• [Document excerpt]
— Start —

Musician, poet and polymath Sadie Dupuis, 29, began playing piano as a child and performed with a professional choir. She attended MIT for two years before dropping out to pursue music, but she eventually finished her undergraduate degree at Barnard and went on to earn a master’s in poetry at UMass Amherst. She is the guitarist, lead vocalist and lyricist for the band Speedy Ortiz, and she released her first solo album, Slugger, last year under the name Sad13.
Jonathan Soroff: Out of all the hats you wear—poet, singer, songwriter, performer—which one fits you the most naturally?
Sadie Dupuis: I’ve been playing music since before I have memories, so I guess that. But I view myself as an artist overall, instead of any of those specifically, just because I’m so prone to dabbling. I’ve spent time as a cultural critic. I’ve worked as a teacher. Obviously, there’s this poetry thing in the mix, but music has been the most consistent thing to me. I was doing it in elementary school, touring in a children’s choir.
Do you consider songwriting poetry? Are they the same thing? No, they’re very different for me. Certainly I think there are musicians who write poems, but they’re different art forms, in the same way that writing an essay is different than writing a novel. You use some of the same muscles, but they’re different products.
Why did you choose to study music at MIT of all places? I actually went there to study math. The real question is why did I think I wanted to study math? I went there partially because I was good at math. I went to a small public school in a rural place, and there weren’t many girls who were interested in math. So it seemed to me that since I was good at it, I should pursue it. MIT was a great place, but I realized that even though I was good at math, I didn’t really like it that much. I got interested in the experimental music program, electronic recording, and I got really involved in the student newspaper. So I thought I wanted to be a writer. And then finally I realized that music was really what I wanted to do.
Worst job you ever had? The first one I had was working on a peach farm, and I never want to return to that gig. It was so hot we had to eat lunch in the freezer. But another really bad job was when I worked in a law firm when I dropped out of school. I kept getting tasked with reading entire cases and trying to find flaws in the lawyers’ arguments. I was a college dropout and I had no legal expertise, so it was stressful.

— End —

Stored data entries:
— Start —

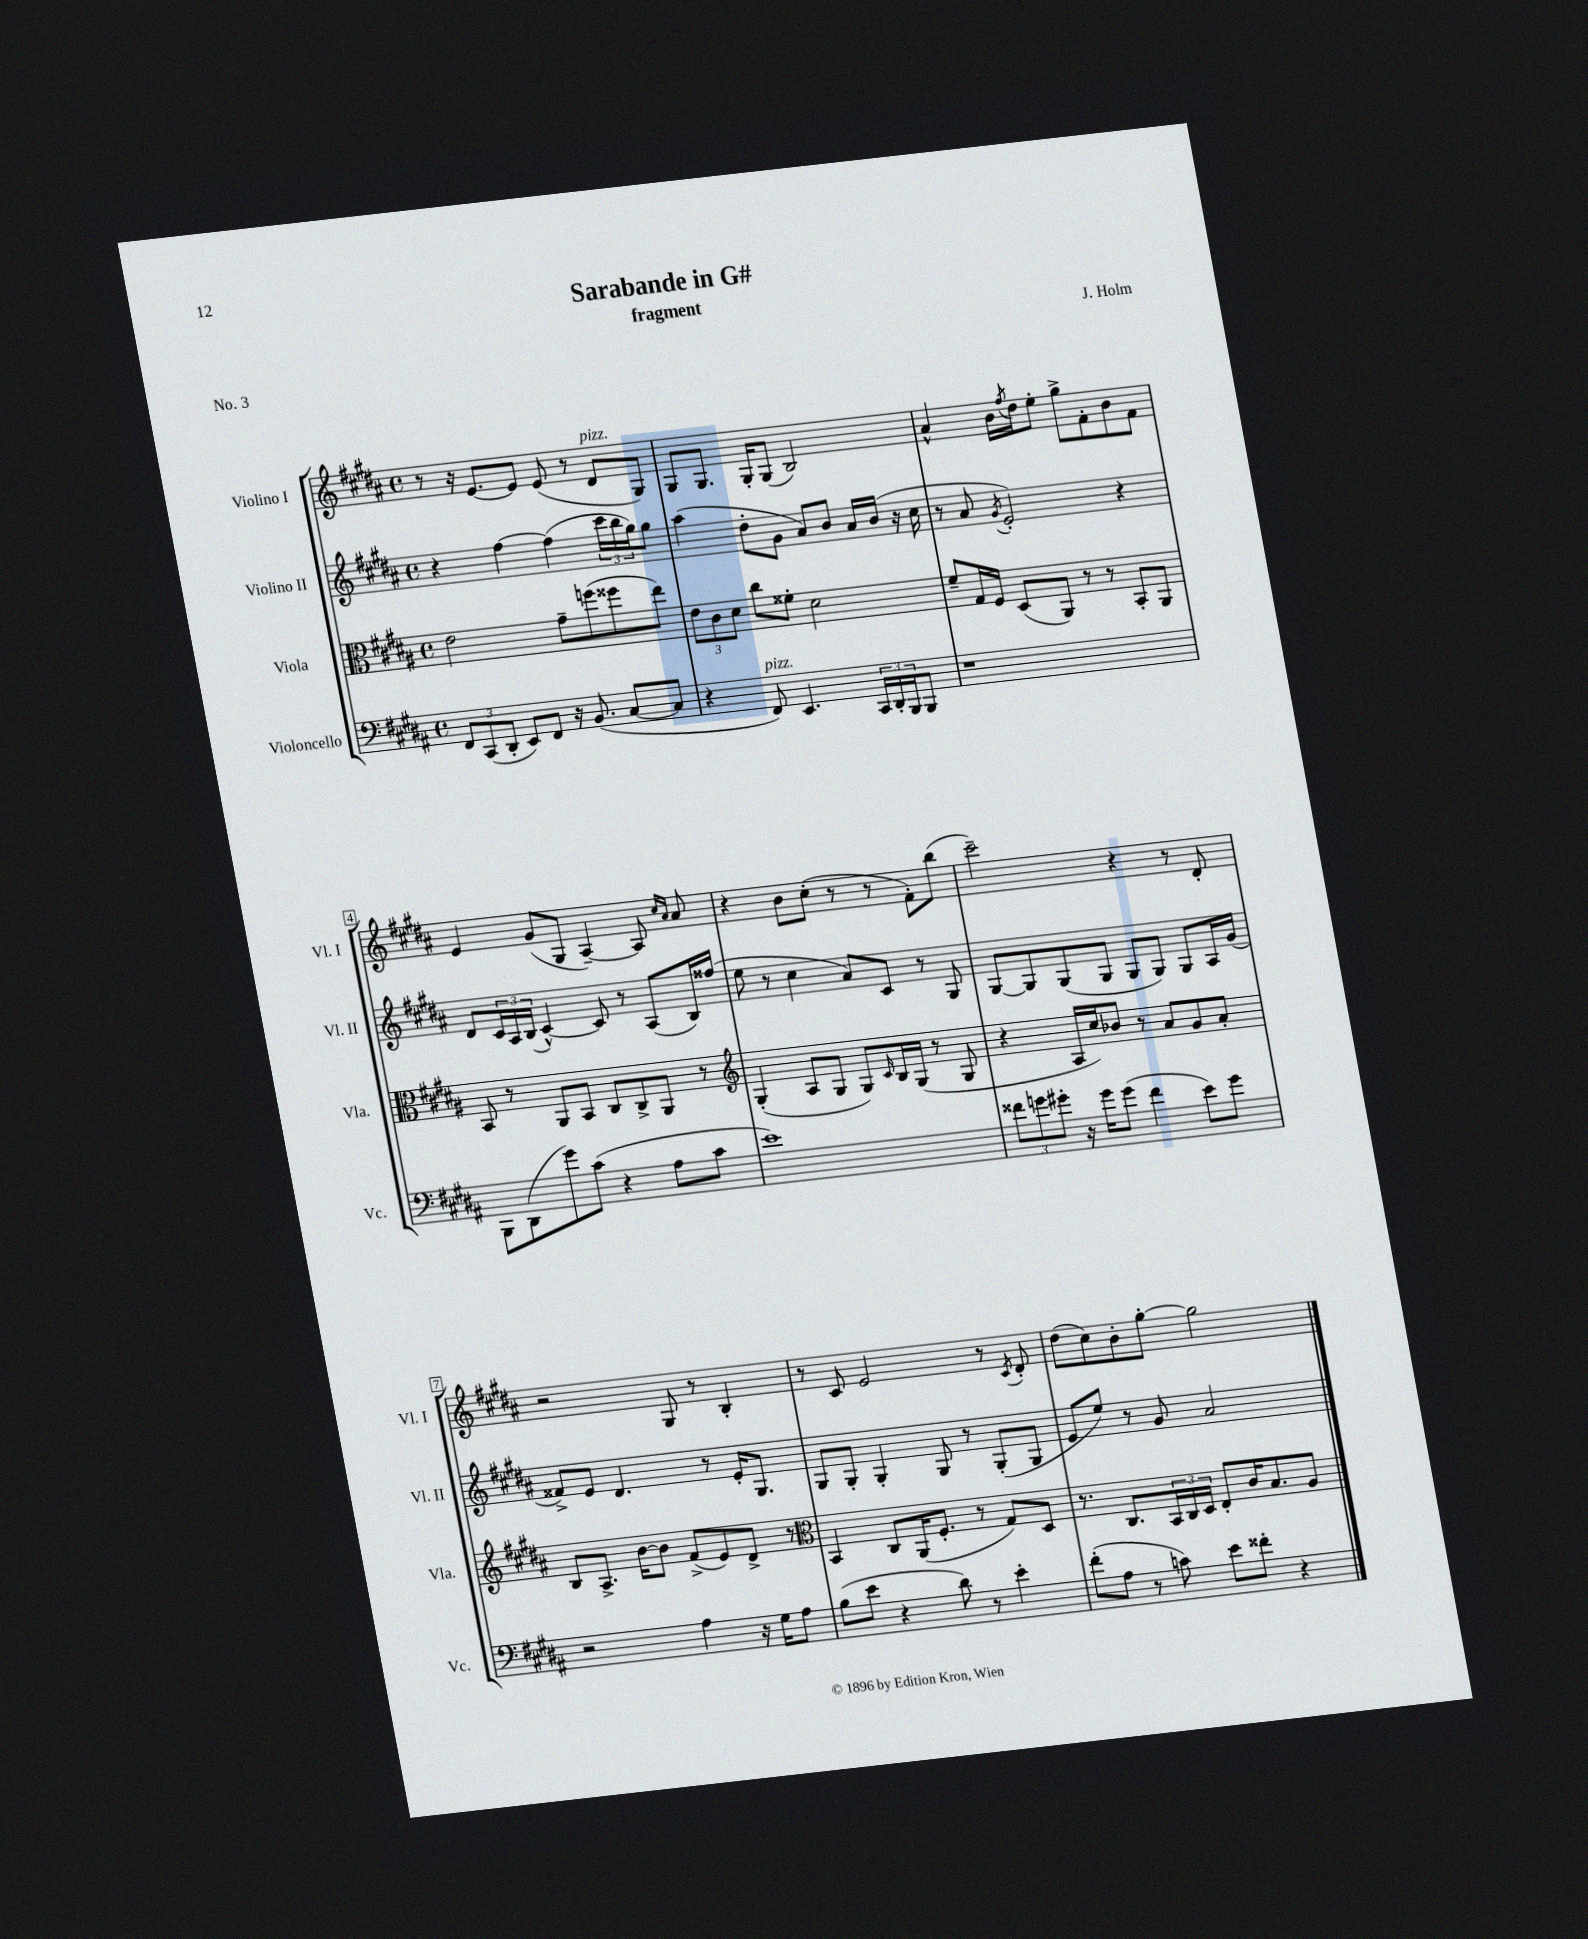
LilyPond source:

\header { title = "Sarabande in G#" composer = "J. Holm" subtitle = "fragment" piece = "No. 3" }
<<
\new StaffGroup <<
\new Staff = "s0" \with { instrumentName = "Violino I" shortInstrumentName = "Vl. I" } {
    \clef treble \key b \major \defaultTimeSignature \time 4/4
    r8 r16 e'8.~ e'8 e'8( r8 dis'8^\markup { \italic "pizz." } gis8) |
    gis8 gis8. gis16-. gis8( b2) |
    ais'4-^ b'16 \acciaccatura { fis''8 } dis''16 e''8-. gis''8-> fis'8-. b'8 fis'8 |
    e'4 gis'8( gis8 ais4~--) ais8 \grace { cis''16 ais'16 } ais'8 |
    r4 b'8 cis''8-.( r8 r8 fis'8-.) b''8( |
    cis'''2--) r4 r8 dis'8-. |
    r2 gis8 r8 b4-. |
    r8 cis'8 e'2 r8 \acciaccatura { cis'8 } dis'8-. |
    dis''8( cis''8) b'8-. gis''8~-. gis''2 \bar "|." |
}
\new Staff = "s1" \with { instrumentName = "Violino II" shortInstrumentName = "Vl. II" } {
    \clef treble \key b \major \defaultTimeSignature \time 4/4
    r4 fis''4~ fis''4( \tuplet 3/2 { cis'''16 b''16 gis''16) } gis''8 |
    ais''4( dis''8-. gis'8 ais'8) b'8 ais'16 b'16( r16 cis''16 |
    r8 ais'8 \acciaccatura { gis'8 } e'2-.) r4 |
    dis'8 \tuplet 3/2 { cis'16 ais16 b16( } cis'4~-^) cis'8 r8 ais8( b16) fisis''16( |
    e''8 r8 cis''4 ais'8) cis'8 r8 gis8 |
    gis8~ gis8 gis8( gis8 gis8 gis8) gis8 ais16 gis'16( |
    fisis'8->) e'8 dis'4. r8 e'16-. gis8. |
    gis8 gis8-. gis4-. gis8 r8 gis8-.( gis8 |
    e'8 e''8) r8 gis'8 ais'2 \bar "|." |
}
\new Staff = "s2" \with { instrumentName = "Viola" shortInstrumentName = "Vla." } {
    \clef alto \key b \major \defaultTimeSignature \time 4/4
    e'2 gis'8-- f''8( fisis''8 e''8) |
    \tuplet 3/2 { e'8 cis'8 dis'8 } cis''8 fisis'8-. dis'2 |
    fis'8-- gis16 fis16 dis8( ais,8) r8 r8 b,8-. ais,8 |
    b,8 r8 ais,8 b,8 cis8 cis8-> ais,8 r8 |
    \clef treble gis4-.( ais8 gis8 gis8) \grace { cis'16 } b16 gis16( r8 gis8 |
    r4 ais16 cis''16) bes'8 r8 ais'8 gis'8 ais'8-. |
    b8 ais8.-> b'16~ b'8 fis'8->( e'8) dis'8-> r8 |
    \clef alto b,4 cis8 ais,16( fis8.-. r8 gis8) dis8 |
    r8. cis8. \tuplet 3/2 { b,16 cis16 dis16 } e8-. cis'16 b8. ais8 \bar "|." |
}
\new Staff = "s3" \with { instrumentName = "Violoncello" shortInstrumentName = "Vc." } {
    \clef bass \key b \major \defaultTimeSignature \time 4/4
    \tuplet 3/2 { fis,8 cis,8( dis,8-. } e,8) fis,8 r16 b,8.( cis8~ cis8 |
    r4 fis,8^\markup { \italic "pizz." }) e,4. \tuplet 3/2 { cis,16 dis,16-. b,,16 } b,,8 |
    r1 |
    b,,8 dis,8( gis'8) cis'8( r4 ais8 cis'8 |
    e'1) |
    \tuplet 3/2 { fisis'8 g'8 gis'8-. } r16 gis'16 gis'8( fisis'4 e'8) gis'8 |
    r2 ais4 r16 gis16 ais8 |
    b8( e'8 r4 dis'8) r8 e'4-. |
    fis'8-.( ais8 r8 c'8) e'8 fisis'8-. r4 \bar "|." |
}
>>
>>
\layout { \context { \Score \override BarNumber.stencil = #(make-stencil-boxer 0.1 0.3 ly:text-interface::print) } }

— End —

• [The request]
Summarize the Sadie Dupuis interview in two sentences.

• [Solution for this exercise]
Sadie Dupuis, the guitarist, lead vocalist and lyricist for Speedy Ortiz, who released the solo album Slugger as Sad13, sees herself as an artist overall but calls music the most consistent thing in her life, and she regards songwriting and poetry as different art forms. She says she went to MIT to study math, found she didn't like it much and eventually realized music was what she wanted to do, and she names a peach farm and a law firm as her worst jobs.